I’d like to say I listened to every minute of music contained on this massive collection, but if I did I’d be lying. Experimental Works collects the complete output of Ross Baker’s 2T project, as well as some releases under various other releases, from 1995 to 2017. It contains nearly fifteen hours of material that ranges from varyingly active radio play and sloppy plunderphonics to well-crafted concrète music and patient, if occasionally indulgent, drone pieces. Baker didn’t exactly use any fine-tooth combs when releasing his music, but the sprawling unfiltered-ness of Experimental Works allows it to be an imperfect but comprehensive auditory document, and listening sequentially tells the fascinating story and evolution of a developing sound artist. From laugh-out-loud moments of anti-music irreverence to periods of admirable focus like the “Headache Therapy” series, this is a compilation that shouldn’t be overlooked.
Even in their maelstrom of 2018 releases, No Rent Records made time for some not-so-new material. Gary Tedder’s brief stint as Cold Electric Fire yielded two CD releases and a split 10″ with Facedowninshit, and the music from all three of which is present on The Alchemist along with completely new tracks that were never released (a track from 2002’s In Night’s Dream We Are Ghosts was repurposed for the Facedowninshit split). As typical of No Rent, the packaging for this two-tape set is incredible, and the innocuous image used as the cover is a perfect representation of the meditative, droning analog ambience that was so diligently created by Tedder, radiating a comforting warmth even at the compilation’s tensest moments. The highlight of The Alchemist may be the unreleased project A Cursory Sweep of the Insurmountable, an ambitious collection of processed instrument drones. Every aspect of this release makes it one not to miss, even the beautiful photographs that color its twin J-cards and Jason Crumer’s meticulous and thoughtful introduction.

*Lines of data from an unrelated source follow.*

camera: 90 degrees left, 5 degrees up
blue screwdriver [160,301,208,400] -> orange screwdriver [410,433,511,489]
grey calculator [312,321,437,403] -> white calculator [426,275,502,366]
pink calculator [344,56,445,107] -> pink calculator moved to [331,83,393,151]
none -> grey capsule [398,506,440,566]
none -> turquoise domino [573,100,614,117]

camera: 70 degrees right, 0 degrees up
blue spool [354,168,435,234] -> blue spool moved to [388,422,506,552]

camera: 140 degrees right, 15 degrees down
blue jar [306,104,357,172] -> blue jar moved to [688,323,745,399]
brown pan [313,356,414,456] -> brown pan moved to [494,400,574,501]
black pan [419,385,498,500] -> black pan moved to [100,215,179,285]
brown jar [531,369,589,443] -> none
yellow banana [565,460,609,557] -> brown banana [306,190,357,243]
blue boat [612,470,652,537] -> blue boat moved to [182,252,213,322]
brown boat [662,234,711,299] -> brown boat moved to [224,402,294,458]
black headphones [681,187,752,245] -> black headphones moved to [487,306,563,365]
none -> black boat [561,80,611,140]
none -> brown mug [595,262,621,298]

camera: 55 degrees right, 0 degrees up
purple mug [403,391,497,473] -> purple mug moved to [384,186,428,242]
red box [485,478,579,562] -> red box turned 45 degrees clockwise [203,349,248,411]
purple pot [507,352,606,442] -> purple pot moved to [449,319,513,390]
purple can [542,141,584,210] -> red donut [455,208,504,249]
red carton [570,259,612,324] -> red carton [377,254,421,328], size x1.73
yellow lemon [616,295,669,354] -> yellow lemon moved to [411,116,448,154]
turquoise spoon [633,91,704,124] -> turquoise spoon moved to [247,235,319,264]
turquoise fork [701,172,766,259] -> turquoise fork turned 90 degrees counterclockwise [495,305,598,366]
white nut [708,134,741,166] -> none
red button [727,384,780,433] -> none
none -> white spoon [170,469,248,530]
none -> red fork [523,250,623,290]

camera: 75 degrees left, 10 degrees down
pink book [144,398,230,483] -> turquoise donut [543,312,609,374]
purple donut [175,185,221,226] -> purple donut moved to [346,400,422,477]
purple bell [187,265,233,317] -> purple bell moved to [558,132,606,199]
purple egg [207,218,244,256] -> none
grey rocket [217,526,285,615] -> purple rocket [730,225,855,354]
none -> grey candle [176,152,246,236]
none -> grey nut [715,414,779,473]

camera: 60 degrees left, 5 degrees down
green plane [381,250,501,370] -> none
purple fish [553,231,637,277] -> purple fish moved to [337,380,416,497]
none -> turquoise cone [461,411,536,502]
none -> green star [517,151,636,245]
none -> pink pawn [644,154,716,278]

Originally released as Canadada on Griffin House in 1974, The Four Horsemen’s debut LP was one of the finest examples of text-sound, or sound poetry, when the art form was arguably at its creative peak with peers such as Sten Hanson and Charles Amirkhanian. But Nada Canadada stands out even now, mainly because of its profound sense of community. The members, including bpNichol, Rafael Barreto-Rivera, Paul Dutton, and Steve McCaffery, always made an effort to keep their abstract poetry attached to its roots, and their words are almost entirely discernible even amidst the chaos whipped up in “Seasons” or “Monotony.” I think Rafael Barreto-Rivera puts it best: “The number of words we still use in our poetry comes as somewhat of a surprise to us, especially in the light of this album. Strictly speaking we cannot call what we do sound poetry if by it is meant that poetry which has its basis in non-verbal, vocal, and sub-vocal elements of sound. Nor are we into the electronic ramifications of sound in any sense beyond doing a record. We are in fact reluctant to pin the aesthetic continuum on which we operate to the first wall available. Still, perhaps the best name for what we do is what it always has been: poetry.”